What to work on. Please write out the Python code below in full, character for character.

Document.
_ _ _

In [2]:
import os
import re
import json
import pandas as pd
from tqdm import tqdm
import matplotlib.pyplot as plt
import matplotlib.dates as mdates


# Base path to the Factiva repository on the shared drive
base_folder = r"\\data2\CommercialData\Factiva_Repository"

# Step 1: Check if the base folder is accessible
if not os.path.exists(base_folder):
    print(f"Folder not accessible: {base_folder}")
    exit(1)  # Exit the script if the folder does not exist or access is denied
else:
    print(f"Access confirmed to: {base_folder}")

# Step 2: Initialize a list to store all extracted article records
all_records = []

# Step 3: Traverse all subdirectories and process each JSON file
for root, dirs, files in os.walk(base_folder):
    for filename in tqdm(files, desc=f"Processing JSON files in {root}"):
        if filename.endswith(".json"):  # Only process .json files
            file_path = os.path.join(root, filename)
            try:
                # Open and load the JSON file
                with open(file_path, "r", encoding="utf-8") as f:
                    data = json.load(f)

                    # Ensure the data is a list (even if only one article is present)

_ _ _

(Extracted data entries)

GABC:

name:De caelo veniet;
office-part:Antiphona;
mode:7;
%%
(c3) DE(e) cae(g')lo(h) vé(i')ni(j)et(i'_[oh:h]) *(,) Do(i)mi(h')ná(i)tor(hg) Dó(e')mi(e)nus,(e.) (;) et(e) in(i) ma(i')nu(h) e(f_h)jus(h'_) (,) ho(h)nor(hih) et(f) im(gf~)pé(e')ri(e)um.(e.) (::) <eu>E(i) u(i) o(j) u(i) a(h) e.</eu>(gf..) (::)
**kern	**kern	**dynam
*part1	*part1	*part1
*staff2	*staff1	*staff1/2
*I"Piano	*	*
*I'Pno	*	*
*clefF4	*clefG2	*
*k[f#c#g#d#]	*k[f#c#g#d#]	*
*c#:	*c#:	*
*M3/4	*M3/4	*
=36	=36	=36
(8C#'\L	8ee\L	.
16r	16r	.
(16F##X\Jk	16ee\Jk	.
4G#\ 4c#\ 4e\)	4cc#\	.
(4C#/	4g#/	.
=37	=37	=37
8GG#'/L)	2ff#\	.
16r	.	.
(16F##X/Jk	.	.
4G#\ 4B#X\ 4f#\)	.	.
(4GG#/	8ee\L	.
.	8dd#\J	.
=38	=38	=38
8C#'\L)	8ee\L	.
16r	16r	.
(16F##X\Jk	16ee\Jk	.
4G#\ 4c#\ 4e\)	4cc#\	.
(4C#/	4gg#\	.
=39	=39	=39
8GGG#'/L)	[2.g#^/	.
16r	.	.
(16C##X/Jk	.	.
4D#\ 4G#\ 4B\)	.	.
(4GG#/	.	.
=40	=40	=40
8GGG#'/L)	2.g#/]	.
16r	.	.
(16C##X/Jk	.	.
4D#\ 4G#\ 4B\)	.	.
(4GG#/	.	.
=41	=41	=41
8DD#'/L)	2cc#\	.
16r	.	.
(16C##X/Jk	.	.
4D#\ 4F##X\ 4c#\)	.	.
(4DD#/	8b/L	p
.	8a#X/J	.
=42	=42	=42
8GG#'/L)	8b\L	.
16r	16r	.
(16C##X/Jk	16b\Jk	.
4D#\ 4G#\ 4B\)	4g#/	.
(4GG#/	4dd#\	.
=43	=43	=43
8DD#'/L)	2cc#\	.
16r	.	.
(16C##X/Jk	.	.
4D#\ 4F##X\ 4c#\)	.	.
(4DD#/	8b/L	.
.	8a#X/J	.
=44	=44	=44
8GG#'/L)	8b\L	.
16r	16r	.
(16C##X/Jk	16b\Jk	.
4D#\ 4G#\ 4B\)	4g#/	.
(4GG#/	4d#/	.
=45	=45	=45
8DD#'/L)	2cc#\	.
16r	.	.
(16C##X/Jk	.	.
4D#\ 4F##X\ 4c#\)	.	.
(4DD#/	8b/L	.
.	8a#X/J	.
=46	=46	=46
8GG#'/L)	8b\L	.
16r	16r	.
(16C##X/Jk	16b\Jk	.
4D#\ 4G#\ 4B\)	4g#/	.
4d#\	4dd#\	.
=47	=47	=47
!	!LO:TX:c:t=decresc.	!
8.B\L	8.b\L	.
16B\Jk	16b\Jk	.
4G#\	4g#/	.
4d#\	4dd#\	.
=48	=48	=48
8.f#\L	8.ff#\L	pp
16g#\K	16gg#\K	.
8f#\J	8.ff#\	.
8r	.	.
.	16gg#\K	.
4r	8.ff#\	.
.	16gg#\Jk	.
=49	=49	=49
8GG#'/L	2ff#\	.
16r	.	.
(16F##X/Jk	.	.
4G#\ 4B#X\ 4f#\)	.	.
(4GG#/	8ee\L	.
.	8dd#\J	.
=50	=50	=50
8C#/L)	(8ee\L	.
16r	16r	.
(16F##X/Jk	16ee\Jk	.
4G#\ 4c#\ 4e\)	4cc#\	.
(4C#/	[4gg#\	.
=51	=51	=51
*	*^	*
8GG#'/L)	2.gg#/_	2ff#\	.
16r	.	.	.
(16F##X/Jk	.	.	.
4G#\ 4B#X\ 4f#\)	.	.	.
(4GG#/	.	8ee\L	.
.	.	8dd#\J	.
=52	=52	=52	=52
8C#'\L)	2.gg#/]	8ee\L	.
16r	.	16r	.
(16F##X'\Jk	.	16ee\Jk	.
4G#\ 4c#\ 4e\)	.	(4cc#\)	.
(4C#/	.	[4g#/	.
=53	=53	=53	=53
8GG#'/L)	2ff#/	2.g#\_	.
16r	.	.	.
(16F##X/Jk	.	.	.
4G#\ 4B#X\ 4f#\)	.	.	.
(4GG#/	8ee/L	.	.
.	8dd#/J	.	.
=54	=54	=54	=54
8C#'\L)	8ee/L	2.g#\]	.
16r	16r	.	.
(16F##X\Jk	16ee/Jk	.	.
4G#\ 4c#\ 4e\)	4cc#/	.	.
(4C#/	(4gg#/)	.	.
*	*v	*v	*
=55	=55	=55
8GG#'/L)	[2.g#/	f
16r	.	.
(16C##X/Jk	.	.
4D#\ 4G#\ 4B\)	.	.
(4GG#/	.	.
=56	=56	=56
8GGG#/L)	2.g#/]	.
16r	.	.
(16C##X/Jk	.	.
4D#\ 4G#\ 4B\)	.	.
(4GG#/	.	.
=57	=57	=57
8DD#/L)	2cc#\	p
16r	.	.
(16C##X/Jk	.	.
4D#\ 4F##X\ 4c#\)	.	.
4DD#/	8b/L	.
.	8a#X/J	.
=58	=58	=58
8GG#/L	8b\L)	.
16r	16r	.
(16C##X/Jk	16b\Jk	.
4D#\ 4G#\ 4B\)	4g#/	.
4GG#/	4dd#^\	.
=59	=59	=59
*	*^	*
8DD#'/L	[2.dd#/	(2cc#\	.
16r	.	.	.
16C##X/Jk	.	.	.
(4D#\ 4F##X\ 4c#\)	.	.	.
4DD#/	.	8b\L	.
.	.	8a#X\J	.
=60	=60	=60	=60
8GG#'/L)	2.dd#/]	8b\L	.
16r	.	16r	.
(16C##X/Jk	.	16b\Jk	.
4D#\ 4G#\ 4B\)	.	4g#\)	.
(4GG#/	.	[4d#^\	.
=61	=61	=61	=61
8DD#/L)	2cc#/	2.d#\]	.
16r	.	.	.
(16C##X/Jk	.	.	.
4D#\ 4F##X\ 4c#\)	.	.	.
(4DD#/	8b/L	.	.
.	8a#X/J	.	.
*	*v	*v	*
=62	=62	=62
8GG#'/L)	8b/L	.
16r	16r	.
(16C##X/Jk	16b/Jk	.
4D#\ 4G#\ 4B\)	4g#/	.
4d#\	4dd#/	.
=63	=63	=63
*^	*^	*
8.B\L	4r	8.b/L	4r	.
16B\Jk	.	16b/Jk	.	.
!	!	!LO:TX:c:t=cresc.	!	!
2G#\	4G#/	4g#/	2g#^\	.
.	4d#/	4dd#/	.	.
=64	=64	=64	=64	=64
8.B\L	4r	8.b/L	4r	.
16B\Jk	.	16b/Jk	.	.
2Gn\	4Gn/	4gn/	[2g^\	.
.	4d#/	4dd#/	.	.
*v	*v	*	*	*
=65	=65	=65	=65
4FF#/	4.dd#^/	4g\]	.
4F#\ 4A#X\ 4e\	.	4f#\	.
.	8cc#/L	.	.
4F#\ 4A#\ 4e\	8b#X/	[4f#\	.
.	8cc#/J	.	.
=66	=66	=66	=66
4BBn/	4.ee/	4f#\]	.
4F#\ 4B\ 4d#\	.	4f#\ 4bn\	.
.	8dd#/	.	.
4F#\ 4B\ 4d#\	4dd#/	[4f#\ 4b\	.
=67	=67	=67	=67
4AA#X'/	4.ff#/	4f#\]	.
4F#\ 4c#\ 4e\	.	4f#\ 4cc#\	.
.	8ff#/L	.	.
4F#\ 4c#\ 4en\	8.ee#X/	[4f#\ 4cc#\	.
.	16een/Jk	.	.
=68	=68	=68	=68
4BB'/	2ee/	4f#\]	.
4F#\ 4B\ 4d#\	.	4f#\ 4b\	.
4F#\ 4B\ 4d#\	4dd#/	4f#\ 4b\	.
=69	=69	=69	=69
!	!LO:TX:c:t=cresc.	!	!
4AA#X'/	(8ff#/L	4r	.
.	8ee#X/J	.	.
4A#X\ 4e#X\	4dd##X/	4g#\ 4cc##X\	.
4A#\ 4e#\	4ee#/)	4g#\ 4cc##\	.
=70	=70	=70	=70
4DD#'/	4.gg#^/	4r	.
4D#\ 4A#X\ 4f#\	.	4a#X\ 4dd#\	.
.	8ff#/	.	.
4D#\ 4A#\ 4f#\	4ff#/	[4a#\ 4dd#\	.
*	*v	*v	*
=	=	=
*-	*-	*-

_ _ _

Response to the task.
In [2]:
import os
import re
import json
import pandas as pd
from tqdm import tqdm
import matplotlib.pyplot as plt
import matplotlib.dates as mdates


# Base path to the Factiva repository on the shared drive
base_folder = r"\\data2\CommercialData\Factiva_Repository"

# Step 1: Check if the base folder is accessible
if not os.path.exists(base_folder):
    print(f"Folder not accessible: {base_folder}")
    exit(1)  # Exit the script if the folder does not exist or access is denied
else:
    print(f"Access confirmed to: {base_folder}")

# Step 2: Initialize a list to store all extracted article records
all_records = []

# Step 3: Traverse all subdirectories and process each JSON file
for root, dirs, files in os.walk(base_folder):
    for filename in tqdm(files, desc=f"Processing JSON files in {root}"):
        if filename.endswith(".json"):  # Only process .json files
            file_path = os.path.join(root, filename)
            try:
                # Open and load the JSON file
                with open(file_path, "r", encoding="utf-8") as f:
                    data = json.load(f)

                    # Ensure the data is a list (even if only one article is present)